Mi amigo, que es médico, lleva un mes arrastrando mocos en el cuello y una tos crónica (no es Covid), pero se niega a que le vea otro médico. “¿Crees que algún día el Covid tendrá el mismo aura artístico que tuvo la tuberculosis?”, bromeó con su voz ronca. Acto seguido, me envió el link a un artículo muy interesante en The Conversation en el que José Antonio Garrido Cárdenas, profesor del Departamento de Biología y Geología de la Universidad de Almería, recordaba que la primera mitad del siglo XIX, la época dorada del romanticismo, coincidió con el apogeo de una de las enfermedades infecciosas más devastadoras de la humanidad, la tuberculosis, y la curiosa relación que se estableció entre dicha enfermedad y la belleza.

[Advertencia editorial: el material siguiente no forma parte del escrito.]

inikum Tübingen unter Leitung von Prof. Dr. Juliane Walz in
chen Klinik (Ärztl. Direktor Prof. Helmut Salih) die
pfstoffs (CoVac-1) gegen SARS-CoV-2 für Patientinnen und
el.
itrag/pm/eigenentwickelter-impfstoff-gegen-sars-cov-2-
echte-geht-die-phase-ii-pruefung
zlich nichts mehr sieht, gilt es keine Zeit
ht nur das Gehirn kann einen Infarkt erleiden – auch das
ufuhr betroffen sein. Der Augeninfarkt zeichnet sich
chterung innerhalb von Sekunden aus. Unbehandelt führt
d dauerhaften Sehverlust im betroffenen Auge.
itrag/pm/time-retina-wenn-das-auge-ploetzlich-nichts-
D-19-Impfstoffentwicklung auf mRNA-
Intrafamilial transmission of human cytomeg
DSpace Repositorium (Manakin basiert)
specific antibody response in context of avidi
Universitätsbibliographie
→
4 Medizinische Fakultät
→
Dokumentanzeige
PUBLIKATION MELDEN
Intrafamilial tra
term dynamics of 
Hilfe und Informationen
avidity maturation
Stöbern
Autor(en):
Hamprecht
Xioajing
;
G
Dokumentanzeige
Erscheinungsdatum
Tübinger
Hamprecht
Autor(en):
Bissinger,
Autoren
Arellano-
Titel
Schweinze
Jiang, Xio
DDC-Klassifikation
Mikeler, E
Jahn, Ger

“La estética de los tuberculosos, con su piel fina y pálida, su rubor en las mejillas y la intensidad de sus labios, debido a la fiebre, estuvo estrechamente enlazada con el canon de belleza que se impuso en la época”, escribe. “Además, la enajenación y los delirios provocados por la enfermedad en sus estadios finales se asociaron con la máxima expresión de la creatividad artística”.
Tengo muy claro que mi apariencia a lo largo de esta semana —chándal, zapatillas, moco colgando y pelo despeinado— no hubiera cumplido con las expectativas estéticas de los románticos. Pero, frivolidades aparte, me puse a investigar un poco más sobre la tuberculosis y todos los grandes nombres que se llevó por delante: Paul Éluard, George Orwell, Franz Kafka, Katherine Mansfield, Antón Chéjov y Joan Salvat-Papasseit, por citar algunos.

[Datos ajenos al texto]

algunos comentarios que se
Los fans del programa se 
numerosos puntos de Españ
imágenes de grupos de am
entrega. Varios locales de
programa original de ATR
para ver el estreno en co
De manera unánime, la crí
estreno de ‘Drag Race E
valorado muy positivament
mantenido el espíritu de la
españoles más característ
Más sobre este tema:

También averigüé que la tuberculosis, una patología infecciosa que yo creía totalmente erradicada del mundo occidental, sigue latente en algunos barrios pobres, sobre todo de inmigrantes (España es el segundo Estado de Europa occidental con mayor prevalencia por detrás de Portugal) además de causar estragos en el mundo subdesarrollado.

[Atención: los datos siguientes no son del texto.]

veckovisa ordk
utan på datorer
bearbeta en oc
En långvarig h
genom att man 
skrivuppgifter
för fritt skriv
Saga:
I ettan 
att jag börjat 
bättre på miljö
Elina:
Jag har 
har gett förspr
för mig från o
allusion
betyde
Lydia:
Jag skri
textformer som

Según datos de la OMS, en 2020 murieron 1,5 millones de personas en todo el mundo por tuberculosis, situándola como la tercera causa de muerte y la segunda infecciosa más mortal, solo por debajo del Covid. Pero la mala noticia de verdad es que 2020 fue el primero de la última década en el que la cifra de fallecidos por tuberculosis ascendía en vez de disminuir. ¿El motivo? El infradiagnóstico y la interrupción o falta de acceso a tratamientos por el impacto de la pandemia, que ha dejado a cientos de miles sin saber que están contagiados o sin medicar.